* **EXERCISE AIM**
Output the complete listing exactly, please, and keep the pictures out of it.

* **THE DATA**
- Opening Delimiter -

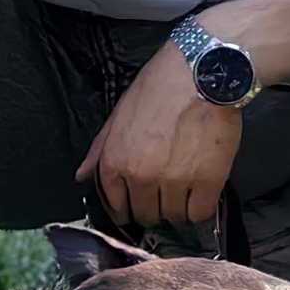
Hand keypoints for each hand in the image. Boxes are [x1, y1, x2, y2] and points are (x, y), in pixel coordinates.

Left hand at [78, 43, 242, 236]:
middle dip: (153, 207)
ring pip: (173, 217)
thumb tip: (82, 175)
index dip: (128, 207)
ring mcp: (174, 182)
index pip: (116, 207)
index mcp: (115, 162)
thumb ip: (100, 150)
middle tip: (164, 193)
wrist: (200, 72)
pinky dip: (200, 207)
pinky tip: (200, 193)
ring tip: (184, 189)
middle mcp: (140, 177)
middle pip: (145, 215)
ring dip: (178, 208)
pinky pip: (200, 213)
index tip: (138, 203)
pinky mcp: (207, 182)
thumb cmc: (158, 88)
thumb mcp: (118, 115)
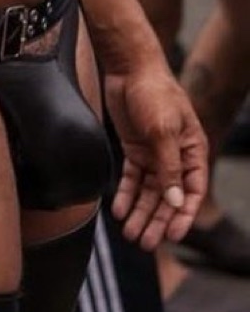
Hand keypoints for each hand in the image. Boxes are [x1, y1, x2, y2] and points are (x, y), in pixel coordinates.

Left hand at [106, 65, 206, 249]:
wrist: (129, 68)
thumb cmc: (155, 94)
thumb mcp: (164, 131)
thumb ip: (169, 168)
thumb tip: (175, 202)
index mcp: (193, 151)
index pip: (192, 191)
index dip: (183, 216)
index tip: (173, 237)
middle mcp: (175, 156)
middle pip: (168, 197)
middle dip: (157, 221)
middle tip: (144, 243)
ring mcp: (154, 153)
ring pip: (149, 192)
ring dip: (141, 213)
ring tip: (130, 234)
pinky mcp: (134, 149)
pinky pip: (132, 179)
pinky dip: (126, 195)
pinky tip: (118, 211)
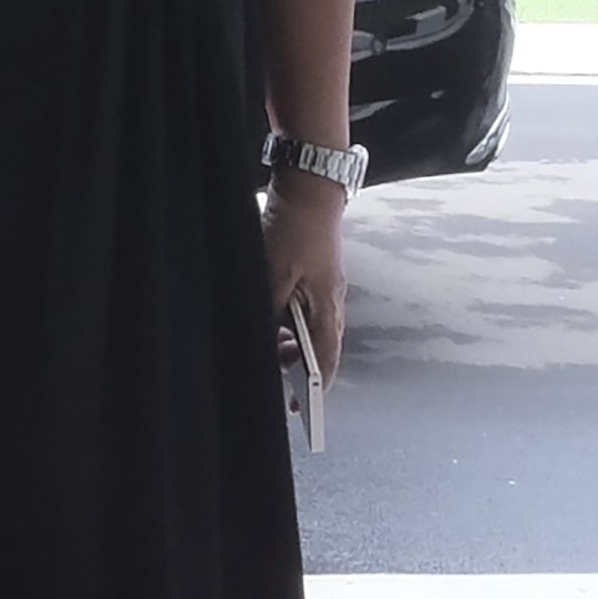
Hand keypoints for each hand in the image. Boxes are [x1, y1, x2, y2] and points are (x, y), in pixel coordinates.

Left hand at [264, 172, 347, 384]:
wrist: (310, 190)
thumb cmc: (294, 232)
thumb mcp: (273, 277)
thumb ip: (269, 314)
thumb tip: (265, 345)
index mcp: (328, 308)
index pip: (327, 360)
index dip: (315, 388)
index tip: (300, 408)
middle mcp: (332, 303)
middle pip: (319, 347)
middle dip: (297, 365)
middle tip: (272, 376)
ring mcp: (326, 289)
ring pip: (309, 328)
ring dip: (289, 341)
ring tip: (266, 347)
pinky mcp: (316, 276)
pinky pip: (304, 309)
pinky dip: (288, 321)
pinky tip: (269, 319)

- Closing Delimiter -

* **RESPONSE TO THE TASK**
Hand keypoints for each hand in the image. Boxes are [x1, y1, x2, y2] and points are (x, y), in pixel coordinates.

Left hand at [78, 43, 242, 236]:
middle dip: (153, 207)
ring pip: (173, 217)
thumb tip: (82, 175)
index dip: (128, 207)
ring mcp: (174, 182)
index pip: (116, 207)
index mcp: (115, 162)
thumb ip: (100, 150)
middle tip: (164, 193)
wrist: (200, 72)
pinky dip: (200, 207)
pinky tip: (200, 193)
ring tip: (184, 189)
middle mcp: (140, 177)
middle pip: (145, 215)
ring dip: (178, 208)
pinky pip: (200, 213)
index tip: (138, 203)
pinky mcp: (207, 182)
thumb cmc: (158, 88)
thumb mcp: (118, 115)
Hand keypoints for each hand in the image. Boxes are [x1, y1, x2, y2] and points are (x, y), in pixel coordinates.

Left hand at [106, 65, 206, 249]:
wrist: (129, 68)
thumb cmc: (155, 94)
thumb mcp: (164, 131)
thumb ip: (169, 168)
thumb tip: (175, 202)
index mcp: (193, 151)
index pip: (192, 191)
index dip: (183, 216)
index tip: (173, 237)
middle mcp: (175, 156)
middle pip: (168, 197)
middle dip: (157, 221)
middle tip: (144, 243)
ring mcp: (154, 153)
ring pip: (149, 192)
ring dip: (141, 213)
ring tip: (130, 234)
pinky mcp: (134, 149)
pinky pip: (132, 179)
pinky dip: (126, 195)
pinky tip: (118, 211)
Hand keypoints for each hand in the image. Boxes are [x1, y1, x2, y2] and points are (x, y), in pixel coordinates.

Left hand at [264, 172, 347, 384]:
wrist: (310, 190)
thumb cmc: (294, 232)
thumb mcp: (273, 277)
thumb ip: (269, 314)
thumb tip: (265, 345)
index mcp: (328, 308)
index pip: (327, 360)
index dip: (315, 388)
index tip: (300, 408)
middle mcp: (332, 303)
middle pip: (319, 347)
middle dip: (297, 365)
middle tip: (272, 376)
ring mcp: (326, 289)
ring pip: (309, 328)
ring dip: (289, 341)
ring tip: (266, 347)
pinky mcp: (316, 276)
pinky pip: (304, 309)
pinky dip: (288, 321)
pinky tip: (269, 319)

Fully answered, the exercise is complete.